Wytyczne zostały przesłane do akceptacji do Watykanu. Po zatwierdzeniu pozna je opinia publiczna. - Bardzo bym sobie życzył, żeby inne środowiska, w których ten problem istnieje w wielkich rozmiarach, zajęły się nim wzorem Kościoła - powiedział arcybiskup Józef Kowalczyk, dodając, że zagrożenie pedofilią dotyczy całego społeczeństwa. Do molestowania dzieci dochodzi w szkołach, instytucjach opiekuńczych, klubach sportowych, a także w rodzinach. - W zeszłym roku sądy wydały 615 orzeczeń w sprawach dotyczących pedofilii - zaznaczył prymas Polski.

Arcybiskup przyznał, że informacje o przypadkach pedofilii w Kościele były dla niego szokiem. - Nie wiem, jak to się stało, że kapłan dopuszcza się takich zbrodni - powiedział prymas Polski, dodając, że wyrósł w rodzinie katolickiej, w której poszanowanie człowieka było rzecza świętą.

Prymas Polski przypomniał, że Konferencja Episkopatu przeprosiła za przypadki pedofilii, których dopuścili się duchowni.

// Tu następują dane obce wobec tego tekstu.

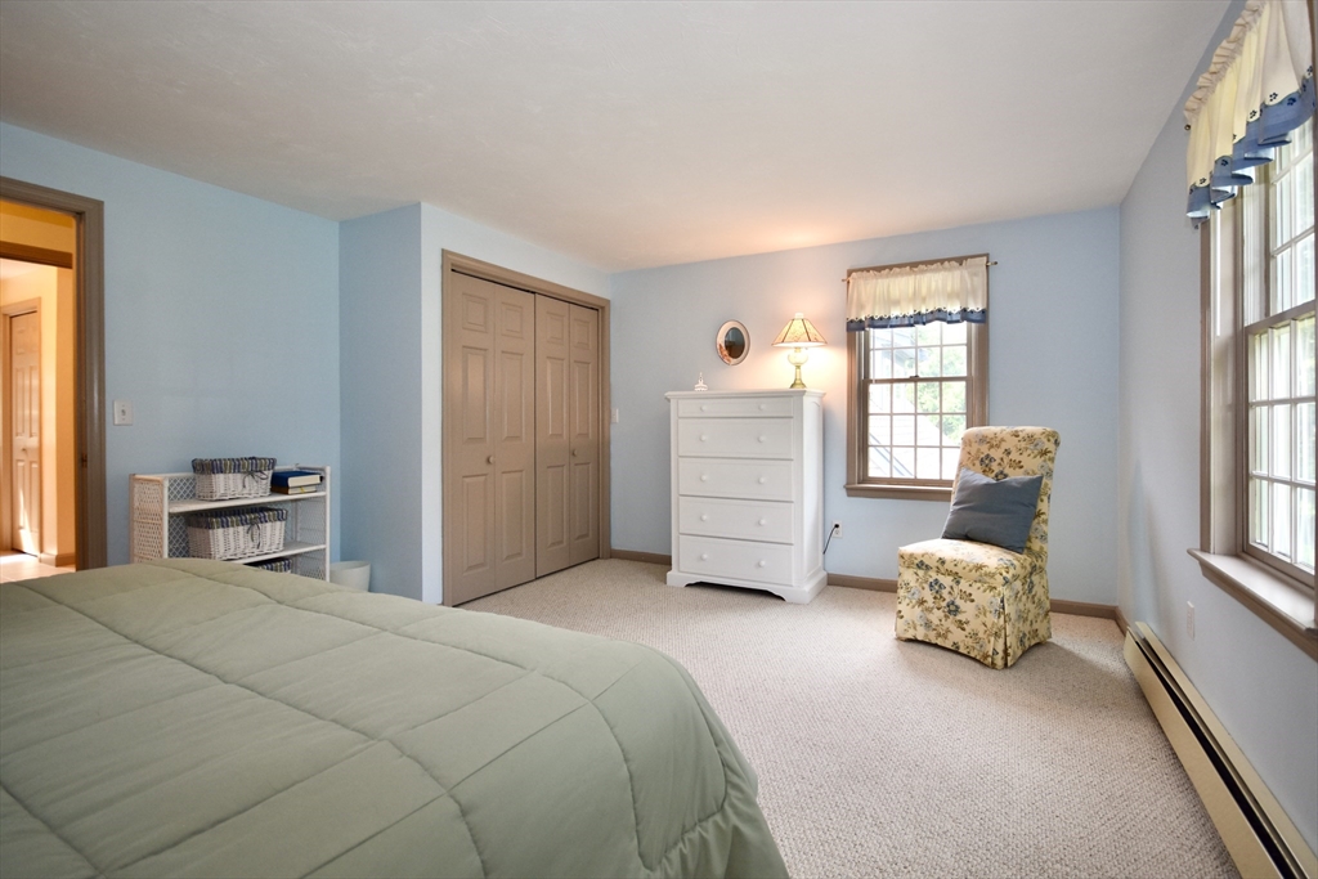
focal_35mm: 15
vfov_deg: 77.3
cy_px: 440
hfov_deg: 100.4
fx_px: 549
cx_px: 659
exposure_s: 1/60
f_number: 4
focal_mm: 10
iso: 360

Powiedział jednak, że to sprawcy takich czynów powinni za nie przepraszać. Kościół może jedynie przeprosić za zgorszenie, do którego doszło.

Mówiąc o wypowiedzi przewodniczącego Konferencji Episkopatu Polski arcybiskupa Józefa Michalika o pedofilii, arcybiskup Józef Kowalczyk podkreślił, że była ona prawdopodobnie skutkiem nieuwagi. Arcybiskup Michalik powiedział między innymi, że do pedofilii przyczyniają się złe relacje między rodzicami, a ofiara pedofilii wciąga drugiego człowieka.

Prymas przypomniał, że arcybiskup Michalik przeprosił za tę wypowiedź.